Here’s a word problem for you…
There are more than 200,000 students in middle school in New York City.
And they are sitting in about 8,000 different math classes.
If 46% of them are one year behind their grade level, and if another 14% are at least two or more years behind, and if 57% of all these students also have trouble reading (which makes doing word problems extra hard), and if 100% of all teachers have to bring them up to grade level by the end of the year, the question is:
What can you make to help teachers support students catch up?
Welcome to the challenge!
The majority of middle school students are behind in their math skills, so teaching at grade level to a whole class can be challenging.
And that’s not trivial.
The skills students acquire in middle school math are fundamental for other subjects for their next years in school, and for their future. Not mastering these core skills now affects students down the road.

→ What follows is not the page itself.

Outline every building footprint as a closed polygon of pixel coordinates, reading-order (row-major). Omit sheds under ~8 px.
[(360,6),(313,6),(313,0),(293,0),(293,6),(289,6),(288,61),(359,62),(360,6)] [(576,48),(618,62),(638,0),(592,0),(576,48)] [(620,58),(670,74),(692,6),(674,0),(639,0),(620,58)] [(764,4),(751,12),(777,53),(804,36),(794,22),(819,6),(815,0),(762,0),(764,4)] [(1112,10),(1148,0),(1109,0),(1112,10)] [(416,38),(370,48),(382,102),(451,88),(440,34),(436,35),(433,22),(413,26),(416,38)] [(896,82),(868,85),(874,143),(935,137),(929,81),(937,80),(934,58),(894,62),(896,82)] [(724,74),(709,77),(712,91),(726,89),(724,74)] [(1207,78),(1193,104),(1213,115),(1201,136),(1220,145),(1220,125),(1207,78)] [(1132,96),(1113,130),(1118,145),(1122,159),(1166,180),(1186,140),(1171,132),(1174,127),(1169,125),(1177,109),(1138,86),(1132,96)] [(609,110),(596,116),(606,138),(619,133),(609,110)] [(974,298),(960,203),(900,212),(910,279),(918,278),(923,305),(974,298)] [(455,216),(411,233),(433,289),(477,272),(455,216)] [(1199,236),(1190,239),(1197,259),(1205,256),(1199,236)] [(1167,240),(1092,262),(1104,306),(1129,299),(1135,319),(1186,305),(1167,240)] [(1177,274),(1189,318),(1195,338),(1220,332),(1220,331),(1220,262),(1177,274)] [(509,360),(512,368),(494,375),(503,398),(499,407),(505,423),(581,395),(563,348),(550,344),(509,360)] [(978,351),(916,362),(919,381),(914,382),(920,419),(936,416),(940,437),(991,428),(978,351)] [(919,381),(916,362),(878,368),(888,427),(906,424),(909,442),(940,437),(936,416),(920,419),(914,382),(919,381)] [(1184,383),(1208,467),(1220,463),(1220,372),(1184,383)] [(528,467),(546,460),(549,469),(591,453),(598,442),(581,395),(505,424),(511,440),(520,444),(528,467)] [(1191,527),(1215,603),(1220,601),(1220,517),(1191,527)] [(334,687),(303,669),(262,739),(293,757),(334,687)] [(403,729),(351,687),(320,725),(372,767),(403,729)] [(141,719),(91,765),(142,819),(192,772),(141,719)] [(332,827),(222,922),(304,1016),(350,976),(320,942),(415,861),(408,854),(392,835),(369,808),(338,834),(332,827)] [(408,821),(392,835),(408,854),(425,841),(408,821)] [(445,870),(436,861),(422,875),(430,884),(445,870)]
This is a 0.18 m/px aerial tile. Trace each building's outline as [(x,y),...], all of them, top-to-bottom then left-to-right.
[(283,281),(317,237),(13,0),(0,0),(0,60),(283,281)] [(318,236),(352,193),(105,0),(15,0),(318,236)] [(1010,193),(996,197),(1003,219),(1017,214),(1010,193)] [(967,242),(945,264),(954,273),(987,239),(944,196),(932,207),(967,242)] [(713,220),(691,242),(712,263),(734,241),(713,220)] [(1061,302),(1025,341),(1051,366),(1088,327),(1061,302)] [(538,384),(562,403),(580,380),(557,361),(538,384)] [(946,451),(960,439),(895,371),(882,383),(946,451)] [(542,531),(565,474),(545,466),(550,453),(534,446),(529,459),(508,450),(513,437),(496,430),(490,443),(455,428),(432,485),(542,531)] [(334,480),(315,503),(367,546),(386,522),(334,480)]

What makes it more complex is – it’s not just about math skills.
The reasons for the gap are varied: some kids struggle with language or literacy, some don’t see the relevance of math to their world, and others are so far behind that they don’t even try to engage.
And this isn’t only about the students. Teachers face many constraints when it comes to addressing the gap.
Teachers struggle to find time to connect with one another, let alone research new solutions. And given how hard it is to prepare lessons for a class with significant differences in skill level and motivation, even basic lesson planning can be a challenge. To top it all off, Common Core standards are new for everyone.
But there are many opportunities to create solutions.
Which is where you come in. Help teachers help kids catch up.
What schools need are apps that close the gaps. Gap Apps.
We’re calling them Gap Apps for a reason: with so much to do, and so many needs to address, there simply isn’t one silver bullet that will address everything. It’s about finding the places where you feel most inspired and best able to help.
Some apps might be used with teachers and students in the classroom. Others may not directly touch the students at all – they might simply help a teacher better manage time, or collaborate with a colleague.